(Drawing change detection data)

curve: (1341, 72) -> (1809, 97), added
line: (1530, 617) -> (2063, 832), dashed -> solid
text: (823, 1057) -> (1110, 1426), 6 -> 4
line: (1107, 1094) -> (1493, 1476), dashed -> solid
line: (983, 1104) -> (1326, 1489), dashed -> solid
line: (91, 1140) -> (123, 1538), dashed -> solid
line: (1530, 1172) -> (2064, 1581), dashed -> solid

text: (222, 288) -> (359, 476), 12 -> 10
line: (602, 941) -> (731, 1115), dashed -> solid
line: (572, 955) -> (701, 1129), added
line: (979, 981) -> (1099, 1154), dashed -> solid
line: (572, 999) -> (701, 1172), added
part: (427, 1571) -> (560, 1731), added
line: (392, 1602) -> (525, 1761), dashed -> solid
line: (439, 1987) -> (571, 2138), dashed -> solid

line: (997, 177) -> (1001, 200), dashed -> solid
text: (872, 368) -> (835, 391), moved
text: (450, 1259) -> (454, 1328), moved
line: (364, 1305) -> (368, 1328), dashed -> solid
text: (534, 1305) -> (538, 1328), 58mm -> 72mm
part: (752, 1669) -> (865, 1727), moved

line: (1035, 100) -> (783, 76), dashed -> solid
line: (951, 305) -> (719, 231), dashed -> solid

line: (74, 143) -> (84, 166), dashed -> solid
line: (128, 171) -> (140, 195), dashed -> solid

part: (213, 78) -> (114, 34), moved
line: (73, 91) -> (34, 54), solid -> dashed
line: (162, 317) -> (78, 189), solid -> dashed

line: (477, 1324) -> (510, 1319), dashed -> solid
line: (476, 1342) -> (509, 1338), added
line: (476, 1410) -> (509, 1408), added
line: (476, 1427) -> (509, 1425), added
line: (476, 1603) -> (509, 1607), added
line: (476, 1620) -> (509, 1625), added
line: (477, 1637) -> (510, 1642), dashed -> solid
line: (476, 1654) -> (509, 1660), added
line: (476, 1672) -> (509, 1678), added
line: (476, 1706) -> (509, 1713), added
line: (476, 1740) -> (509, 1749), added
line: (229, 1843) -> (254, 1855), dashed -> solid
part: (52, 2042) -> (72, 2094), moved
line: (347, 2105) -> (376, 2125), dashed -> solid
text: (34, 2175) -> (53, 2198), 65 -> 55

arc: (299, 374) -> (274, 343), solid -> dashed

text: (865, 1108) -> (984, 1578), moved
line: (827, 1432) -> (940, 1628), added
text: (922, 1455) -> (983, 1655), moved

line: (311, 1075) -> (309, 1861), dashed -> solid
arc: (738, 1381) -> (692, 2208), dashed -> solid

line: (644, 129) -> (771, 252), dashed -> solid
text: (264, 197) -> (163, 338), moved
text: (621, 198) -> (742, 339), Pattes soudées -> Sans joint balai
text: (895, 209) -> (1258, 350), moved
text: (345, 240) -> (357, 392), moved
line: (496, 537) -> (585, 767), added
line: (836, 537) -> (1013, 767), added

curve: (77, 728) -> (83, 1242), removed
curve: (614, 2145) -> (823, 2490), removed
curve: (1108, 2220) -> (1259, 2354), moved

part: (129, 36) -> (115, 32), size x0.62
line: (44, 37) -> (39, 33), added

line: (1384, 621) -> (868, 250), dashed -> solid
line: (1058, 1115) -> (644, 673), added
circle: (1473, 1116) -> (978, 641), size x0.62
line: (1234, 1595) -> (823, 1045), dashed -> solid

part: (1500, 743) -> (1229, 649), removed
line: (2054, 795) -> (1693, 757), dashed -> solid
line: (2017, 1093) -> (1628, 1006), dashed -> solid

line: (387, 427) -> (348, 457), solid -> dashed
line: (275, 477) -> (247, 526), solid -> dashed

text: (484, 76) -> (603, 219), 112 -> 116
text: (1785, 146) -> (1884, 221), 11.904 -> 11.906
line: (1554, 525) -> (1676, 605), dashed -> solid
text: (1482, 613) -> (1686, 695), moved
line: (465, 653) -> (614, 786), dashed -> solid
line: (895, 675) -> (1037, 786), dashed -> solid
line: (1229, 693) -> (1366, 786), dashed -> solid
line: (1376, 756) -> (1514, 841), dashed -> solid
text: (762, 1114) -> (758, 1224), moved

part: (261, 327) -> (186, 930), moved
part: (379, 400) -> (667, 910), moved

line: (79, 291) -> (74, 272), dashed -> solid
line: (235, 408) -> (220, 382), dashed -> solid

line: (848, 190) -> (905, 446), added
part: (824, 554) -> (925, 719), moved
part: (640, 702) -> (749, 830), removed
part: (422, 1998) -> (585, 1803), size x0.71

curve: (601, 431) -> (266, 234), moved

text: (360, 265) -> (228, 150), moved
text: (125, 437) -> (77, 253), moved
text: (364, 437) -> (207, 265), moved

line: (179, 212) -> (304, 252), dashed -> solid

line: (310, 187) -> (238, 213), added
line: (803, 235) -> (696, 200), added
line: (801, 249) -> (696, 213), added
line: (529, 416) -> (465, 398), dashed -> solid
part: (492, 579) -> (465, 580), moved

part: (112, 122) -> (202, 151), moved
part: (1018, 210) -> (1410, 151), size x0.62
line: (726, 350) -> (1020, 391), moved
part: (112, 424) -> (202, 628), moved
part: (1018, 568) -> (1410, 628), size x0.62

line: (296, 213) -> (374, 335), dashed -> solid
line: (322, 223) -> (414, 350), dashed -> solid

WORK ITEM -
Output the data exactly, from the first line through the line that holds "line: (91, 1140)", so that no later line appears.

TASK SOLUTION -
curve: (1341, 72) -> (1809, 97), added
line: (1530, 617) -> (2063, 832), dashed -> solid
text: (823, 1057) -> (1110, 1426), 6 -> 4
line: (1107, 1094) -> (1493, 1476), dashed -> solid
line: (983, 1104) -> (1326, 1489), dashed -> solid
line: (91, 1140) -> (123, 1538), dashed -> solid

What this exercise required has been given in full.